It took some serious hard sell through the 1910s to convince the American public
Summer is here, and the newspapers are full of advertisements for air conditioners. What you won’t find easily are ads for electric fans. Doesn’t anyone want fans anymore?
Back in the 1980s, every commercial break on Indian TV had a fan ad. “Chahiye hawa jahan, Khaitan hai wahan” is one of the sticky jingles from the time. ‘Orient P-S-P-O’ also comes to mind easily.
America experienced the same fan hard sell decades earlier, in the 1910s. It was a time when power companies were pushing people to get connections (more on that another time), and appliance makers were simultaneously telling them what to do with electricity. The talk was all about living a better, easier, healthier life.
General Electric and Westinghouse were the big brands and both advertised aggressively. Here’s an early Westinghouse ad from July 1912 trying to win over mothers:
“With a Westinghouse electric fan in the nursery, no mother need worry about the children in hot weather. It gives them the fresh air they need; it keeps them cool and connected. Summer fretfulness disappears when the Westinghouse fan begins to run.
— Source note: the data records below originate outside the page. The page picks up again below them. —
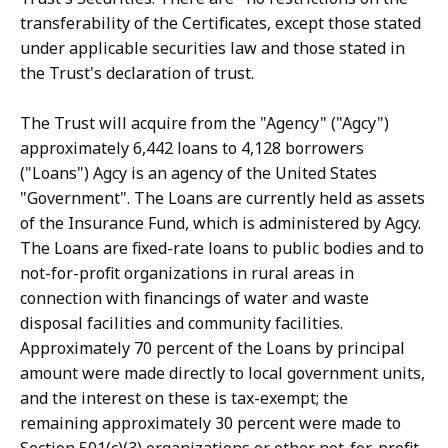
transferability of the Certificates, except those stated
under applicable securities law and those stated in
the Trust's declaration of trust.
The Trust will acquire from the "Agency" ("Agcy")
approximately 6,442 loans to 4,128 borrowers
("Loans") Agcy is an agency of the United States
"Government". The Loans are currently held as assets
of the Insurance Fund, which is administered by Agcy.
The Loans are fixed-rate loans to public bodies and to
not-for-profit organizations in rural areas in
connection with financings of water and waste
disposal facilities and community facilities.
Approximately 70 percent of the Loans by principal
amount were made directly to local government units,
and the interest on these is tax-exempt; the
remaining approximately 30 percent were made to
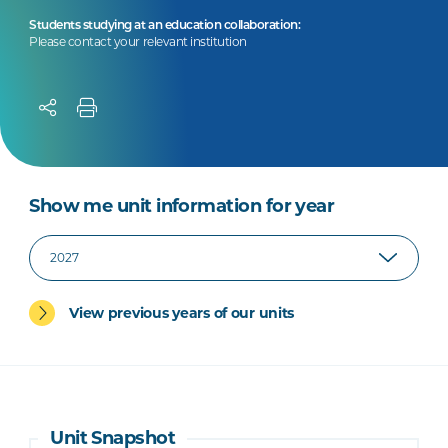
Students studying at an education collaboration:
Please contact your relevant institution
Show me unit information for year
View previous years of our units
Unit Snapshot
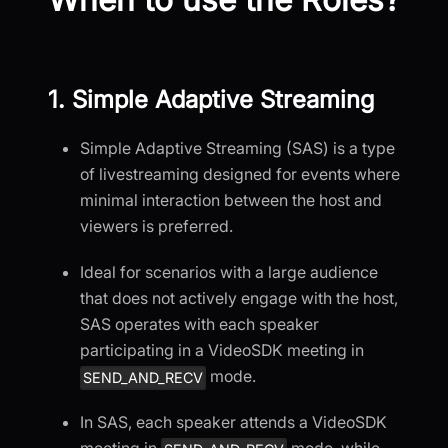
1. Simple Adaptive Streaming
Simple Adaptive Streaming (SAS) is a type
of livestreaming designed for events where
minimal interaction between the host and
viewers is preferred.
Ideal for scenarios with a large audience
that does not actively engage with the host,
SAS operates with each speaker
participating in a VideoSDK meeting in
mode.
SEND_AND_RECV
In SAS, each speaker attends a VideoSDK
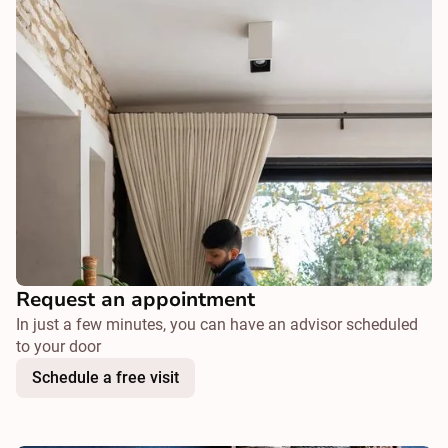
Request an appointment
In just a few minutes, you can have an advisor scheduled
to your door
Schedule a free visit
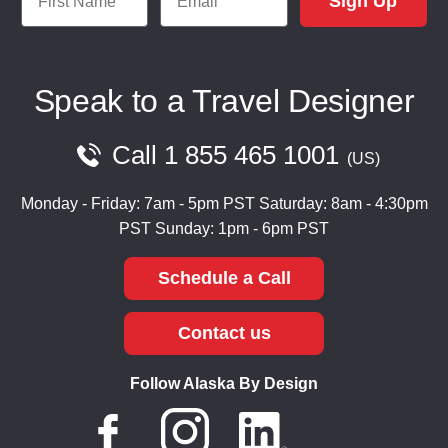
Sign Up
Speak to a Travel Designer
Call
1 855 465 1001
US
Monday - Friday: 7am - 5pm PST
Saturday: 8am - 4:30pm
PST
Sunday: 1pm - 6pm PST
Schedule a Call
Contact us
Follow Alaska By Design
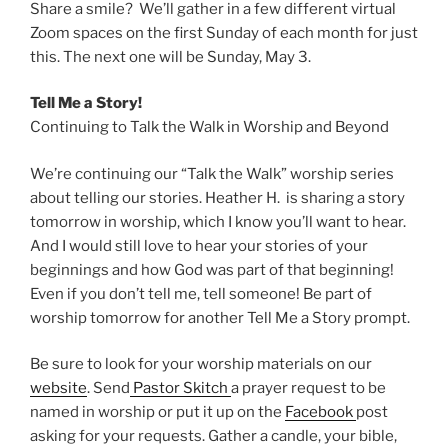
Share a smile? We’ll gather in a few different virtual
Zoom spaces on the first Sunday of each month for just
this. The next one will be Sunday, May 3.
Tell Me a Story!
Continuing to Talk the Walk in Worship and Beyond
We’re continuing our “Talk the Walk” worship series
about telling our stories. Heather H. is sharing a story
tomorrow in worship, which I know you’ll want to hear.
And I would still love to hear your stories of your
beginnings and how God was part of that beginning!
Even if you don’t tell me, tell someone! Be part of
worship tomorrow for another Tell Me a Story prompt.
Be sure to look for your worship materials on our
website
. Send
Pastor Skitch
a prayer request to be
named in worship or put it up on the
Facebook
post
asking for your requests. Gather a candle, your bible,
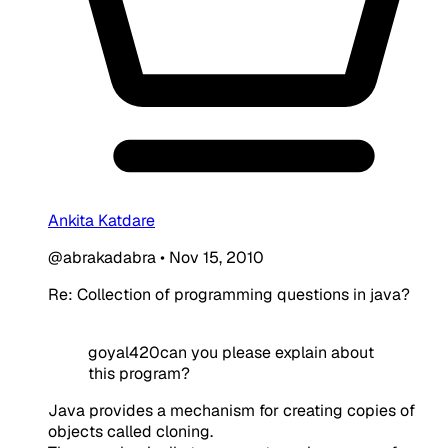
Ankita Katdare
@abrakadabra
•
Nov 15, 2010
Re: Collection of programming questions in java?
goyal420can you please explain about
this program?
Java provides a mechanism for creating copies of
objects called cloning.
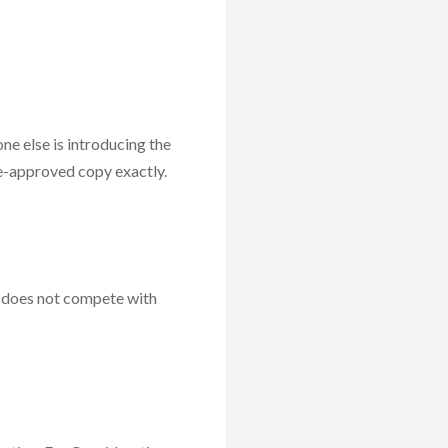
ne else is introducing the
re-approved copy exactly.
t does not compete with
And when bedtime comes the fan, carried upstairs, quickly brings refreshing sleep.”
Fans were not very expensive, considering that a loaf of bread cost 10 cents even in the war years. Westinghouse prices started at $8.5 for an 8-inch desk fan and went up to $20 for a 16-inch oscillating fan, with claimed running costs of “2 cents a day” for the smallest fan. Buyers were even allowed to pay in installments.
It was not enough to tell people what they could do with a fan in summer — to spur sales, year-round uses had to be found, and two University of Missouri engineering students, Homer N Tickle and Richard Tickle, calculated that using a fan with a home furnace could save 1.8 cents a day in winter.
The University Missourian of January 27, 1915 published this report quoting Percy W Gumaer, instructor in the electrical engineering department of the University:
“Would you like to save 1.8 cents a day on your coal bill and, at the same time, make use of your electric fan?”
Gumaer said, by blowing air from the fan onto the radiator “the temperature of the rooms could be increased easily to a comfortable degree within a short time.” And placed in the intake of a furnace, “the electric fan will not only cause the rooms to heat quickly but will actually increase the efficiency of the furnace.”
As for savings, “With coal at $4 a ton, the amount saved per day in the cost of coal is 6.4 cents. With electricity at $0.06 per kilowatt-hour, the cost per day of running the fan is 4.6 cents. The net saving, therefore, is 1.8 cents a day.”
Maybe fan sales really took off by the mid-1910s, because various companies were always alerting readers about coming shortages. A 1917 ad by Northern Indiana Gas and Electric Company said: “There is a scarcity in the fan market and to be assured of the comfort order one today.”
A General Electric ad from 1920 also says: “The demand for electric fans this year is going to be greater than the supply. You must be quick to get your General Electric fan.”
An electric fan was the answer to every summer woe. It was necessary for rest and productivity:
“The soothing invigorating breezes of an electric fan near your desk will greatly increase your business efficiency. At home, it will make life vastly more pleasant during the hot summer months. Supply your office and home with electric fans early — right now.”
“Comfort depends on keeping cool: If you prepare now with an electric fan, you can laugh at the fagging heat of the long summer. An electric fan will keep you delightfully comfortable on the hottest days and nights. It may be used either indoors or out. Why not invest now in an electric fan — the inexpensive summer convenience.”
“Sleep for the kiddies is essential for health and happiness. Sleep, some of these torrid, sultry nights, is almost impossible without the cool breeze of an electric fan. (It is just as necessary that grown-ups should rest well too. You need every ounce of strength you can store up to carry you through these hot, summer days.)”
Here’s another ad issued by Albuquerque Gas & Electric Company in May 1919:
“You are going to have to buy an electric fan later. Why not buy it now? It will mean greater efficiency in your office, for no one works at his best when the air is oppressive and uncomfortable. Cool off. Fortify yourself against heat with one of our electric fans. It is the only way to keep your energy and vigour up to normal… Put an electric fan in your home and office without delay. You’re suffering unnecessary discomfort without one.”
By 1920, fans were available in various types, such as ventilating fans, business fans (with larger blades than home fans), ceiling fans, residence fans (9-inch blades) and quieter six-blade fans for cinemas, etc.
Here’s G-E’s pitch from its 1920 ad: “With the turn of an electric switch all the breeze you want — when you want it — where you want it. G-E electric fans are practical, inexpensive and cost but a trifle to operate. A G-E fan brings trade to the store, higher efficiency to the office and pleasure to your home.”